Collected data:
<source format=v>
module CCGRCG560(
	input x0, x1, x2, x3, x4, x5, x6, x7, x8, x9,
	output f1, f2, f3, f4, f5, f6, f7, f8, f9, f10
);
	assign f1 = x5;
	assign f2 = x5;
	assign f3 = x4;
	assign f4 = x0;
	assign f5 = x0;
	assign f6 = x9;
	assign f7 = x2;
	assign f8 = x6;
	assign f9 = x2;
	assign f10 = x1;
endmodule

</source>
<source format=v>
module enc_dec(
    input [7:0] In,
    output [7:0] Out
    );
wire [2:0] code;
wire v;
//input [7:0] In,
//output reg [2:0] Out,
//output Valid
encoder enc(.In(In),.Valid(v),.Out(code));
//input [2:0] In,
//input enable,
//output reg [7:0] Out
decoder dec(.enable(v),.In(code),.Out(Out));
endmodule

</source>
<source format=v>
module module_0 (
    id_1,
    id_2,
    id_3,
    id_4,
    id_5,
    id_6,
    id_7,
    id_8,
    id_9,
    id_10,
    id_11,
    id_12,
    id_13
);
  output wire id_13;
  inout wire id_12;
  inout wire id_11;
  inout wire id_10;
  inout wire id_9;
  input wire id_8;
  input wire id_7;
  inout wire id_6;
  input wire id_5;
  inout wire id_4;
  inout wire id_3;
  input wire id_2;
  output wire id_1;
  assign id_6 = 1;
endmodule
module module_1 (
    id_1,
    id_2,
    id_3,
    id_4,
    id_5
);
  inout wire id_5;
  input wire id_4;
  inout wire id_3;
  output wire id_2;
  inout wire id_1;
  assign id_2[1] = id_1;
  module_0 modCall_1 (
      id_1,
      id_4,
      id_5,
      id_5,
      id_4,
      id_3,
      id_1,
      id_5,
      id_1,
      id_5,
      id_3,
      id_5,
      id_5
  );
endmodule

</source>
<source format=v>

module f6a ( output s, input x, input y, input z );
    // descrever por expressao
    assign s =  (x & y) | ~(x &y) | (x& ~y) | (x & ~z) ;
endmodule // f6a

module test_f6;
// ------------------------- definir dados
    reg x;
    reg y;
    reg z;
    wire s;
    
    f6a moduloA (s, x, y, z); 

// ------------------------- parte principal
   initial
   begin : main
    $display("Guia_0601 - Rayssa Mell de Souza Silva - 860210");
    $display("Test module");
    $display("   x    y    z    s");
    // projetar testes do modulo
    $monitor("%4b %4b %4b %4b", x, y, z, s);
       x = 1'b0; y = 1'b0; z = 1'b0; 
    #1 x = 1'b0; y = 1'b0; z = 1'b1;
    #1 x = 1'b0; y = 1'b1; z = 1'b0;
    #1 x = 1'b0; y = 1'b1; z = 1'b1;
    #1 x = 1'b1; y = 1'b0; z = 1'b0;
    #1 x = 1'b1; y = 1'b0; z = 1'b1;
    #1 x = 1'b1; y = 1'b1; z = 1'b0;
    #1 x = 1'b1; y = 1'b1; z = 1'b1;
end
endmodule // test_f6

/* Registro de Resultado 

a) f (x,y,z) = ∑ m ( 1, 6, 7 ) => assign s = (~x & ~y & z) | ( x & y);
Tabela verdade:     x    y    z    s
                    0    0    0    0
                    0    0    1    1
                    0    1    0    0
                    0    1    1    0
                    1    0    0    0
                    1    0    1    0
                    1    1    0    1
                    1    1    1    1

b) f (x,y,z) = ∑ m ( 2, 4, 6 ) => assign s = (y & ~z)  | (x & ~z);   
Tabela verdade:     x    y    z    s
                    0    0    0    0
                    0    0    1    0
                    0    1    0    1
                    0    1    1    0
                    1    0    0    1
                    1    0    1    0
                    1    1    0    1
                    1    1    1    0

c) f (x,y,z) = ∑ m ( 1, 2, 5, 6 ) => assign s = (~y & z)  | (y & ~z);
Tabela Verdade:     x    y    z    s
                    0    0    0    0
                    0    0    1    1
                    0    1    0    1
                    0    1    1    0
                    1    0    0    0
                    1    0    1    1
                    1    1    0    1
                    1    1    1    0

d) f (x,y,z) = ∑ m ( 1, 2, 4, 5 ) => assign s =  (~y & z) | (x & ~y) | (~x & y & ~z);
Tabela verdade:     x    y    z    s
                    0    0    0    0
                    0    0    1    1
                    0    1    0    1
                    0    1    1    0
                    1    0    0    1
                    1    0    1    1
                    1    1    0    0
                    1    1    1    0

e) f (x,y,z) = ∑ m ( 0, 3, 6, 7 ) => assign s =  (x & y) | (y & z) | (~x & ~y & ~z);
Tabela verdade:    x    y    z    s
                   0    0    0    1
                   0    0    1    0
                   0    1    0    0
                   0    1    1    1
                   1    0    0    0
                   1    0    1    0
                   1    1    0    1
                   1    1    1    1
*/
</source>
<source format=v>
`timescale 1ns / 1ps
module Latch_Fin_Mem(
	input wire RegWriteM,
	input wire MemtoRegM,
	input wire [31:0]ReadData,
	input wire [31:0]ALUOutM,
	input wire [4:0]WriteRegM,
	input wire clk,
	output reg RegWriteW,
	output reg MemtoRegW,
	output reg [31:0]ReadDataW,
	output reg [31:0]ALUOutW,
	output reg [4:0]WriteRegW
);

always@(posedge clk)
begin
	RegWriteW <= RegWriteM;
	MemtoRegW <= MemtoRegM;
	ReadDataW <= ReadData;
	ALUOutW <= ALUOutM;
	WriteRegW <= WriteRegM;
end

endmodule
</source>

--

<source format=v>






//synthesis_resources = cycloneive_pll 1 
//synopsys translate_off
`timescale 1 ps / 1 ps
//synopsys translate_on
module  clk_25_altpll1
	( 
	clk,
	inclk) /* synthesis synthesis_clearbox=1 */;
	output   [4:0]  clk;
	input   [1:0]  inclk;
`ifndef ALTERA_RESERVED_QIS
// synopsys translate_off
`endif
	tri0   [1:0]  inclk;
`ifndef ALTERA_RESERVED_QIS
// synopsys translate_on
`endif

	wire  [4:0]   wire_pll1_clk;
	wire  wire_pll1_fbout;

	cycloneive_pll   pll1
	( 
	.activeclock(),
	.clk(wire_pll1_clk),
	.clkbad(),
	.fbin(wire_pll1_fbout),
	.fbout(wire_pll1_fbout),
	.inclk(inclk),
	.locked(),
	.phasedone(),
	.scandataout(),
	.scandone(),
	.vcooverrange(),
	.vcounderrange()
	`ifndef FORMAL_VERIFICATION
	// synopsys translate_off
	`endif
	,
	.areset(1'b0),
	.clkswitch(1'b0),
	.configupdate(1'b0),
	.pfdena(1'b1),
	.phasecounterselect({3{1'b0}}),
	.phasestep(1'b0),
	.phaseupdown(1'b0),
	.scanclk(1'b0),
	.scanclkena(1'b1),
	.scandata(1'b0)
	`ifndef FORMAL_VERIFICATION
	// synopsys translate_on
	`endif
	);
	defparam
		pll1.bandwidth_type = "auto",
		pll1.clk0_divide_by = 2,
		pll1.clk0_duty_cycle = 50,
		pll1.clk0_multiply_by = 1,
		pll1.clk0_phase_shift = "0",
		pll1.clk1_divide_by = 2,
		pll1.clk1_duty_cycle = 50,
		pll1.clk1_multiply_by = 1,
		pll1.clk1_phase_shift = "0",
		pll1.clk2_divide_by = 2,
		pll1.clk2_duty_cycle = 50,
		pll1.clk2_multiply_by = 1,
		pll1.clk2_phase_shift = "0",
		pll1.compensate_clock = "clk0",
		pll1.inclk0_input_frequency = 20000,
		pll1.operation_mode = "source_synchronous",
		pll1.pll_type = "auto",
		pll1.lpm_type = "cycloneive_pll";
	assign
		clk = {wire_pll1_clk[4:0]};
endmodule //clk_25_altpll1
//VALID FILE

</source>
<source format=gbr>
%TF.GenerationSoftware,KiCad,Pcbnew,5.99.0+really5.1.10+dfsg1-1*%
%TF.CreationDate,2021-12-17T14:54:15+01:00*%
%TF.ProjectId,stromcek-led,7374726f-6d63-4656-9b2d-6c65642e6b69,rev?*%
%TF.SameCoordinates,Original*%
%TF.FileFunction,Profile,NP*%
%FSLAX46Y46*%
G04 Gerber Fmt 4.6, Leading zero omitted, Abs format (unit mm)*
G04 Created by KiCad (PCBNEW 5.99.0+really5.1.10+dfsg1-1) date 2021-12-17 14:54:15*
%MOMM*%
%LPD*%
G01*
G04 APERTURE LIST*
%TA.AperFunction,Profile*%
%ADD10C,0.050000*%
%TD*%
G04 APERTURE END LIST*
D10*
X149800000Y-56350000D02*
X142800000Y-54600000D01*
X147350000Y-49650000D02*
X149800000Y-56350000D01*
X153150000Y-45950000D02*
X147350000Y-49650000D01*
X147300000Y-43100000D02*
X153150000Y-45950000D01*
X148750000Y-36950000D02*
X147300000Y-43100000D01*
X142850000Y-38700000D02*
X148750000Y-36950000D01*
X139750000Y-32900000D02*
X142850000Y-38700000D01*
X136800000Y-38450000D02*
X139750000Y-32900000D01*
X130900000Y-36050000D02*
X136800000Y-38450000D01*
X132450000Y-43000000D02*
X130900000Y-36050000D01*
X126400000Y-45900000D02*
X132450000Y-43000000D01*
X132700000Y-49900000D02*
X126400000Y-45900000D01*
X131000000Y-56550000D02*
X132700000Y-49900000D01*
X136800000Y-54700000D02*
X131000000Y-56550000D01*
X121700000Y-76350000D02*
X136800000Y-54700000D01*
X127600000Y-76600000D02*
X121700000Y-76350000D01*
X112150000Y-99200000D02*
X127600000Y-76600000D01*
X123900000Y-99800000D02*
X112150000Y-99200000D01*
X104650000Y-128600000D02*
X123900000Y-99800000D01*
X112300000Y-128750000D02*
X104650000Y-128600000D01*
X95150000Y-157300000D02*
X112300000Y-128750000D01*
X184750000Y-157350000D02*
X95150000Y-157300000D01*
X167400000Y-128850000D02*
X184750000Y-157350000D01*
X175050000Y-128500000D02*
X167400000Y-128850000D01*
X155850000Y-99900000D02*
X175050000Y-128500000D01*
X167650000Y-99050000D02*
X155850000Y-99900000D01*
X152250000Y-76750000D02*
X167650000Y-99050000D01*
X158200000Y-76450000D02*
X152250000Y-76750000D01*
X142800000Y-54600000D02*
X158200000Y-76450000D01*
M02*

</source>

• Exercise: Only the lines above starting at the one containing "X147350000Y-49650000D02*" and ending at the one containing "X95150000Y-157300000D02*", both included, are to be returned, exactly as they read.

• Task output:
X147350000Y-49650000D02*
X149800000Y-56350000D01*
X153150000Y-45950000D02*
X147350000Y-49650000D01*
X147300000Y-43100000D02*
X153150000Y-45950000D01*
X148750000Y-36950000D02*
X147300000Y-43100000D01*
X142850000Y-38700000D02*
X148750000Y-36950000D01*
X139750000Y-32900000D02*
X142850000Y-38700000D01*
X136800000Y-38450000D02*
X139750000Y-32900000D01*
X130900000Y-36050000D02*
X136800000Y-38450000D01*
X132450000Y-43000000D02*
X130900000Y-36050000D01*
X126400000Y-45900000D02*
X132450000Y-43000000D01*
X132700000Y-49900000D02*
X126400000Y-45900000D01*
X131000000Y-56550000D02*
X132700000Y-49900000D01*
X136800000Y-54700000D02*
X131000000Y-56550000D01*
X121700000Y-76350000D02*
X136800000Y-54700000D01*
X127600000Y-76600000D02*
X121700000Y-76350000D01*
X112150000Y-99200000D02*
X127600000Y-76600000D01*
X123900000Y-99800000D02*
X112150000Y-99200000D01*
X104650000Y-128600000D02*
X123900000Y-99800000D01*
X112300000Y-128750000D02*
X104650000Y-128600000D01*
X95150000Y-157300000D02*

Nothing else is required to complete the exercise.